Renuka’s ministry gets charge of checking foeticide
Receiving flak for not been able to enforce the Pre-Natal Diagnostic Techniques Act to check female foeticide, the Health Ministry has agreed to transfer enforcement of the law to Women and Child Development ministry, reports Chetan Chauhan.delhi Updated: Sep 10, 2008 01:06 IST
Receiving flak for not been able to enforce the Pre-Natal Diagnostic Techniques Act to check female foeticide, the Health Ministry has agreed to transfer enforcement of the law to Women and Child Development ministry.
A senior WCD ministry said they had sought transfer of the subject during its consultation with the Health Ministry on enforcement of the law. “We are yet to receive a formal approval from Cabinet secretariat on the transfer,” a senior ministry official said.
Once the subject is transferred, ministry officials said the NGOs would get a bigger role in reporting cases of use of ultra sound machines for female feticide.
The Health Ministry had received flak for not being able to enforce the law effectively. Once its enforcement is transferred to the WCD ministry, officials said, the focus would change from it being a health issue to a social issue.
“In most states, enforcement of the law is seen more as registration of ultrasonic machines with the government rather than a social problem,” a ministry official said.

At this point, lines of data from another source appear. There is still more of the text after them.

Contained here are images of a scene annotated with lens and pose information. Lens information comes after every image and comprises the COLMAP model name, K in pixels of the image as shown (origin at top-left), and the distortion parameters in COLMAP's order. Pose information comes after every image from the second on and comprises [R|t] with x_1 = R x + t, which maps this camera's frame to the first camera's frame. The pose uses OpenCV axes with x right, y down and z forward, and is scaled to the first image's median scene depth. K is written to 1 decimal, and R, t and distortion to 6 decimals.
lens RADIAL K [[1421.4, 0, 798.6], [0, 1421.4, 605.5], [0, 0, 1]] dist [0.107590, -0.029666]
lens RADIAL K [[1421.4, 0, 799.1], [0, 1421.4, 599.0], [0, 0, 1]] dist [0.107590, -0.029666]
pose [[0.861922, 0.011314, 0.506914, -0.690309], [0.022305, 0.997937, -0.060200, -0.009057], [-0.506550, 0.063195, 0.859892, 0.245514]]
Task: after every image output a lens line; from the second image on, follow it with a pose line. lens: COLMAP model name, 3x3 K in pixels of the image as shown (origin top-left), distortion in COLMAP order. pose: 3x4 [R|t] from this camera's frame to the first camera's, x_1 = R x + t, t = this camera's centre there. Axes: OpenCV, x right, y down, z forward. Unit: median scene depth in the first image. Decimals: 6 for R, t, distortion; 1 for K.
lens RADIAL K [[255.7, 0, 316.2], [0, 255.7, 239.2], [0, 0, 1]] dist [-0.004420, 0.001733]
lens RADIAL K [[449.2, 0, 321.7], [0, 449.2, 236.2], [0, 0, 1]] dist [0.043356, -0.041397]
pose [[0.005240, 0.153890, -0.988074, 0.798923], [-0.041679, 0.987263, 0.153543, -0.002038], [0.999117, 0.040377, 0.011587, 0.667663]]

The transfer will also have an impact on state governments, which enforce the law. Instead of Health departments, the law would be enforced either by Women and Child development departments or Social Welfare departments. “To make it a mass movement we want to involve NGOs and civil society in its implementation,” an official said.
India’s girl child sex ratio in the age group of zero to six had declined from 945 in 1991 to 927 in 2001. The ratio in Himachal Pradesh, Punjab, Chandigarh, Uttaranchal, Haryana, Delhi, Rajasthan, UP, Gujarat, Maharashtra and Daman and Diu is poorer than the national average.
Interim studies on child sex ratio in different states have indicated that the situation has not improved much with proliferation of clinics specializing in conducting sex determination tests.